For text, we wrote a bunch of stuff on the Internet, so it was all there. For images, we took a bunch of photos and drew a bunch of art, so it was all there. What else? Well, there’s a bunch of audio files on Bandcamp and Soundcloud and Spotify, I assume people are trying stuff there. There are a gajillion videos on Youtube, and by now I’ve heard 3 different ML research labs talk about “learning from YouTube”. It’s not a secret, it’s just hard.
Aside from those, I actually don’t know of much else that fits my mental model of “literally billions of people have put this content online for free”. There are lots of effort-heavy datasets for different problem domains (protein folding, theorem proving, GoPro datasets, etc.). These were created with purpose and intention, and that intention limits how big the datasets can be. Some of those will lead to cool things! I don’t think they’ll lead to fundamental floor raising of what we believe ML models are capable of.

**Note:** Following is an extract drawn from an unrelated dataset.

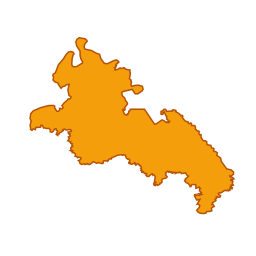 the district of Nanumba North, Northern, Ghana, rotated 260°
{"feature_id": "2480657B57712569843933", "entity_name": "Nanumba North", "entity_type": "district", "adm_level": 2, "iso_a3": "GHA", "parent_name": "Ghana", "parent_adm1": "Northern", "projection": "natural_earth1", "projection_center": [-0.086, 8.922], "detail": "fine", "context": "isolated", "style": "filled", "palette": "amber", "viewbox_px": 256, "rotation_deg": 260, "n_neighbors": 0, "source": "geoboundaries", "source_scale": "gbopen_adm2", "svg_char_len": 5808}
<svg xmlns="http://www.w3.org/2000/svg" viewBox="0 0 256 256"><g transform="rotate(260 128 128)"><path d="M163.2,45.6L161.4,37.8L159.0,34.7L154.5,33.2L151.7,33.8L147.2,31.9L144.6,32.2L143.6,31.7L142.4,33.0L143.6,34.5L142.5,36.5L144.5,37.3L144.0,42.1L145.7,42.6L145.5,44.1L142.6,44.9L142.5,46.3L141.7,47.4L141.4,49.9L139.8,51.1L137.8,50.7L137.0,52.4L138.1,54.2L139.2,54.9L139.9,56.2L139.8,57.1L138.2,57.0L137.2,58.3L134.3,56.2L132.8,57.5L134.2,58.3L134.6,59.1L134.3,59.5L135.3,59.8L135.4,61.2L136.3,63.0L136.7,62.9L136.8,63.9L137.8,63.7L138.0,65.0L136.7,67.0L136.6,71.0L135.1,71.9L134.5,71.5L134.4,68.3L132.8,68.5L132.3,69.8L131.7,69.1L130.3,69.9L129.7,69.3L129.5,67.7L127.6,68.2L125.9,66.5L125.5,67.4L124.4,68.1L124.4,69.2L122.8,69.0L122.3,70.3L120.9,69.7L120.2,70.3L119.6,69.6L119.2,69.9L119.0,68.7L118.3,68.2L116.5,68.0L115.6,69.1L115.6,67.5L114.8,68.5L114.8,69.4L113.4,68.8L113.0,70.5L111.8,71.4L110.5,71.7L109.3,71.0L108.5,72.8L107.5,73.2L107.8,74.7L106.8,76.5L105.3,76.0L104.5,73.6L104.0,74.3L101.4,74.6L100.1,76.0L100.4,78.5L99.6,79.0L99.8,80.4L99.4,81.2L99.9,82.1L98.7,83.3L99.1,85.0L100.9,87.9L98.7,91.1L99.0,92.8L97.4,96.4L97.6,97.4L99.7,98.0L99.7,100.1L99.2,100.9L99.6,102.2L98.9,102.4L100.9,104.4L100.4,106.2L101.2,106.2L103.0,112.8L102.9,116.1L102.6,117.3L102.0,117.8L102.4,118.9L101.8,120.6L98.7,121.1L97.4,122.2L97.6,122.9L96.5,124.1L95.7,124.2L95.0,123.4L93.6,123.9L93.6,122.7L92.9,122.8L91.6,125.5L92.1,127.1L91.9,128.0L92.7,128.5L92.0,129.1L91.3,128.5L90.0,129.3L91.2,131.2L91.1,131.8L88.9,132.9L89.1,133.4L88.2,134.0L86.5,134.3L86.1,133.5L85.1,134.1L84.0,133.3L83.7,134.3L82.0,133.9L81.8,134.5L82.4,134.5L82.4,135.4L80.3,136.4L80.3,137.6L79.6,138.4L78.5,137.5L78.1,138.2L76.9,138.3L76.7,140.3L78.3,142.6L78.6,144.0L77.3,144.3L77.7,144.7L77.4,145.4L76.3,146.1L74.8,146.2L70.8,144.8L69.9,146.0L69.2,143.8L67.9,143.6L66.9,144.0L66.6,144.9L67.0,145.4L67.0,144.8L67.5,144.8L67.8,145.4L67.3,146.8L66.4,146.9L66.9,149.5L68.0,149.8L68.1,151.3L68.9,152.2L71.0,152.2L71.8,153.0L72.2,157.3L73.3,158.1L75.4,156.9L76.2,157.4L77.5,157.3L78.5,159.7L77.5,160.2L78.1,161.1L77.2,161.6L77.3,163.1L76.6,162.9L76.6,164.2L75.8,164.0L76.2,166.4L75.9,167.3L75.0,166.9L75.6,169.4L75.0,170.5L75.5,171.3L75.3,172.0L73.8,172.7L73.8,176.8L71.3,177.9L70.1,179.2L67.6,175.3L66.6,175.6L66.1,174.6L64.2,175.7L63.0,177.5L60.6,179.0L59.5,178.9L59.4,179.8L59.9,180.2L60.2,179.9L61.2,181.3L60.5,184.8L56.8,184.4L57.5,188.0L55.9,188.7L56.1,188.0L53.7,187.5L51.4,189.2L51.0,188.9L51.0,186.8L49.8,188.9L49.3,186.0L50.0,184.9L49.8,183.7L50.2,182.8L50.7,183.1L50.8,182.2L49.8,181.6L45.1,183.2L45.3,186.5L41.0,182.9L41.1,183.5L39.3,185.2L38.7,185.1L37.4,184.3L35.1,181.4L32.9,182.4L31.4,184.5L30.6,188.0L30.7,190.0L32.0,190.8L31.6,194.8L32.0,196.2L34.2,196.1L35.2,197.2L35.7,199.3L38.2,198.4L38.2,197.4L39.7,198.2L41.3,202.0L42.9,201.5L43.2,202.8L44.0,203.4L44.8,203.0L44.8,204.0L43.9,205.5L44.3,207.1L45.4,207.4L46.7,205.7L47.6,205.5L48.5,206.6L48.0,207.3L48.1,208.6L49.8,212.4L49.1,214.1L49.5,215.0L48.6,215.8L49.1,217.5L49.8,216.9L50.6,217.7L50.1,220.0L51.0,220.4L52.2,218.5L52.9,218.9L53.2,220.8L53.8,220.3L53.7,221.7L55.0,221.1L57.0,221.9L57.9,221.8L58.2,220.3L59.4,220.3L59.3,223.3L59.8,223.5L61.4,222.0L62.1,220.1L63.1,219.9L62.8,221.3L64.2,223.9L66.3,224.3L68.9,222.2L70.6,218.1L78.8,214.1L82.4,214.0L85.7,210.6L88.0,211.7L89.5,210.3L90.1,208.5L90.9,208.3L92.5,209.1L93.2,208.6L93.9,206.9L96.6,206.5L97.5,203.7L98.5,202.9L101.0,203.1L101.9,202.1L102.3,200.2L103.1,199.5L106.3,198.3L108.5,198.8L109.0,198.3L108.9,197.4L110.3,196.8L112.1,197.5L112.7,197.2L113.1,195.7L115.4,194.2L118.0,194.6L119.0,193.7L119.3,191.4L119.7,190.9L121.5,191.4L122.1,190.5L121.7,188.7L122.4,188.1L123.8,188.2L124.5,186.1L125.7,185.0L129.0,183.3L129.7,184.0L130.9,183.8L131.2,182.9L130.9,182.2L133.1,181.0L135.8,177.8L136.3,178.3L137.1,178.1L138.1,175.6L137.9,174.8L137.0,174.6L137.7,168.9L139.8,168.3L140.2,166.7L139.1,165.4L138.6,163.4L136.0,162.9L135.3,164.1L136.0,165.2L137.0,165.2L137.5,166.4L133.3,167.5L132.8,168.1L130.1,167.7L128.7,168.8L127.2,168.7L126.9,169.2L127.2,170.0L126.6,169.8L126.3,168.6L126.8,167.1L127.1,167.2L127.8,165.6L128.8,164.9L130.1,162.8L127.3,157.0L127.1,154.8L143.6,147.5L146.1,133.5L144.8,133.0L144.3,131.6L142.9,131.3L141.9,130.4L142.0,130.0L141.3,130.0L141.0,128.6L142.4,126.9L146.7,125.9L147.1,126.3L146.3,126.5L146.1,127.8L147.2,128.5L148.3,128.0L151.8,131.7L153.2,131.6L155.6,130.3L158.1,130.0L160.8,128.0L164.1,127.9L164.8,129.5L165.3,138.8L160.5,140.9L160.0,143.6L162.1,148.4L163.6,149.6L166.5,149.4L168.3,146.0L168.7,142.5L168.5,138.8L170.6,138.4L172.0,139.3L173.5,139.4L173.7,138.9L174.9,139.2L176.3,138.0L180.6,139.6L181.5,139.4L182.1,139.9L183.5,139.6L184.7,140.1L186.2,136.0L187.8,134.9L187.6,134.5L188.1,134.1L187.7,132.4L188.5,130.4L187.4,127.6L187.7,126.5L187.4,125.9L187.9,125.8L187.8,125.2L189.2,125.6L189.8,125.3L189.9,126.4L191.6,127.4L191.9,126.8L192.9,127.5L193.3,128.8L194.0,129.0L194.1,130.2L195.0,130.4L197.0,128.6L196.9,126.0L195.0,119.3L194.9,118.3L195.9,115.8L201.0,113.3L205.5,112.8L207.3,109.5L210.6,105.6L213.0,99.6L214.8,98.8L216.7,99.3L218.7,100.4L220.5,102.9L221.8,102.5L223.2,101.3L225.4,95.6L224.1,93.1L221.9,91.6L217.7,91.7L212.0,94.1L207.5,93.4L204.1,93.6L201.0,94.8L199.9,94.4L197.4,88.1L197.6,85.4L198.7,83.9L200.7,83.7L206.4,85.2L209.6,86.7L210.2,87.6L211.1,87.7L212.4,86.8L213.2,85.3L213.2,82.8L211.2,79.9L207.3,76.4L202.3,70.4L195.0,66.1L193.9,63.5L192.8,63.1L191.0,63.5L188.3,62.5L186.0,64.1L184.6,66.6L183.8,67.2L183.0,67.0L178.7,69.0L180.0,70.6L180.3,73.3L181.3,74.6L181.2,77.6L176.0,75.4L170.3,75.5L168.6,77.3L167.4,76.8L166.8,75.7L167.0,74.0L165.9,73.1L163.9,69.5L161.5,66.8L160.3,67.5L159.0,67.4L158.4,66.3L159.2,64.0L158.0,64.0L156.5,62.5L156.8,60.8L160.5,59.3L162.3,59.6L163.2,58.4L163.9,53.8L163.2,45.6Z" fill="#f59e0b" stroke="#b45309" stroke-width="1.5"/></g></svg>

The problem the authors of Whisper needed to avoid was that you don’t want to learn “transcript-ese” instead of Japanese, and I’m not yet convinced that current models are good enough to cross the transcript-ese barrier and learn from their own outputs. Doing so could be AI-complete.
Even so, if you assume the improvements stop there, and you just have better image generation, audio generation, and video generation, that still covers…like, a really heavy fraction of the human experience? The submission deadline for ICLR just passed, meaning all the ML researchers are putting their conference submissions on arXiv, and there is some wild, wild stuff branching off from diffusion models as-is.
There’s an audio diffusion paper, for text-to-audio.
There is a 3D asset generator based on NeRF + using Imagen as a loss function, letting you bootstrap from 2D text-to-image into 3D data.
This may be early, but diffusion looks like it’s going to go down as a ResNet-level idea in how it generally impacts the development of machine learning models. The jump seems pretty discontinous to me! I know this stuff is hard, and there are cavaets to what works and what doesn’t, and you just see the successes, but I still think there isn’t a reasonable way you can say, “ah, yeah, but this is all a dead-end, it’s going to hit a wall soon”. Right now the runway of “make the obvious next improvement” seems at least 2 years long to me, and that’s a lot of time for better models. As a comparison, 2 years ago is about when GPT-3 came out, and language models haven’t stopped yet.
It’s research level now, but this stuff is going to hit the wider public consciousness in about a year or two, and people are not going to be ready. They just aren’t. Maybe it will be just as easy to normalize as text-to-image was, but I expect a lot of domains to get disrupted, and for every five problems where it’s harder than expected, there’s going to be one where it’s easier.
If I see anyone complain about having to write a Broader Impacts section for NeurIPS, I’m going to be pretty upset. ML is crossing some key quality thresholds, and writing that section is not that hard! If you do find it hard, I’d take it as a sign that you should have started thinking about it earlier.